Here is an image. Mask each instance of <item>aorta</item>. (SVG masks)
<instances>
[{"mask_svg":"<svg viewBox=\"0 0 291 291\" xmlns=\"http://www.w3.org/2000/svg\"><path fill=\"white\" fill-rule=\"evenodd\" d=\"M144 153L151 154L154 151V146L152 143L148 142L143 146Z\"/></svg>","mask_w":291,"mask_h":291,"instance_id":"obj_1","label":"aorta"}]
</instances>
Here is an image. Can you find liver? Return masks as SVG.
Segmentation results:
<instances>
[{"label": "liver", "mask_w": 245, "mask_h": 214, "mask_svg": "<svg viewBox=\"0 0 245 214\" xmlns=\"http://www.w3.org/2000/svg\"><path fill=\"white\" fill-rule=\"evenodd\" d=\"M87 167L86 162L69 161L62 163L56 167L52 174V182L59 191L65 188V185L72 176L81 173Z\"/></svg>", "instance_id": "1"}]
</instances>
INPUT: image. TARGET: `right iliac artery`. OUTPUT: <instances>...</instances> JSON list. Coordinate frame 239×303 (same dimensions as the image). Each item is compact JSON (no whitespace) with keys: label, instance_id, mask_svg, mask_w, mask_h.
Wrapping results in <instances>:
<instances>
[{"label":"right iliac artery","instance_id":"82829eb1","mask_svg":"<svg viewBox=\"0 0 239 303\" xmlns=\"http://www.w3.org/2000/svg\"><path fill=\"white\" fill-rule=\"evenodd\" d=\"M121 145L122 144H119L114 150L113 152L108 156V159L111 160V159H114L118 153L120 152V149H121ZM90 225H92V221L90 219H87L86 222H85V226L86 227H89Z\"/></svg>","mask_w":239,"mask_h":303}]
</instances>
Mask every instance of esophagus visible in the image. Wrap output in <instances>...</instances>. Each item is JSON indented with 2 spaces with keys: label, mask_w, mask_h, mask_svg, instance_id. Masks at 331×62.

---

| EXERCISE OBJECTIVE |
Recast all of the data above as a Markdown table with two columns, No. and Line, giving each line its own numbered row and leaving out any blank lines.

| SOLUTION |
| No. | Line |
|---|---|
| 1 | Here is an image. Mask each instance of <item>aorta</item>. (SVG masks) |
| 2 | <instances> |
| 3 | [{"mask_svg":"<svg viewBox=\"0 0 291 291\" xmlns=\"http://www.w3.org/2000/svg\"><path fill=\"white\" fill-rule=\"evenodd\" d=\"M144 153L151 154L154 151V146L152 143L148 142L143 146Z\"/></svg>","mask_w":291,"mask_h":291,"instance_id":"obj_1","label":"aorta"}] |
| 4 | </instances> |
| 5 | Here is an image. Can you find liver? Return masks as SVG. |
| 6 | Segmentation results: |
| 7 | <instances> |
| 8 | [{"label": "liver", "mask_w": 245, "mask_h": 214, "mask_svg": "<svg viewBox=\"0 0 245 214\" xmlns=\"http://www.w3.org/2000/svg\"><path fill=\"white\" fill-rule=\"evenodd\" d=\"M87 167L86 162L69 161L62 163L56 167L52 174V182L59 191L65 188V185L72 176L81 173Z\"/></svg>", "instance_id": "1"}] |
| 9 | </instances> |
| 10 | INPUT: image. TARGET: `right iliac artery`. OUTPUT: <instances>...</instances> JSON list. Coordinate frame 239×303 (same dimensions as the image). Each item is compact JSON (no whitespace) with keys: label, instance_id, mask_svg, mask_w, mask_h. |
| 11 | Wrapping results in <instances>: |
| 12 | <instances> |
| 13 | [{"label":"right iliac artery","instance_id":"82829eb1","mask_svg":"<svg viewBox=\"0 0 239 303\" xmlns=\"http://www.w3.org/2000/svg\"><path fill=\"white\" fill-rule=\"evenodd\" d=\"M121 145L122 144H119L114 150L113 152L108 156V159L111 160V159H114L118 153L120 152V149H121ZM90 225H92V221L90 219H87L86 222H85V226L86 227H89Z\"/></svg>","mask_w":239,"mask_h":303}] |
| 14 | </instances> |
| 15 | Mask every instance of esophagus visible in the image. Wrap output in <instances>...</instances>. Each item is JSON indented with 2 spaces with keys: label, mask_w, mask_h, mask_svg, instance_id. Masks at 331×62. |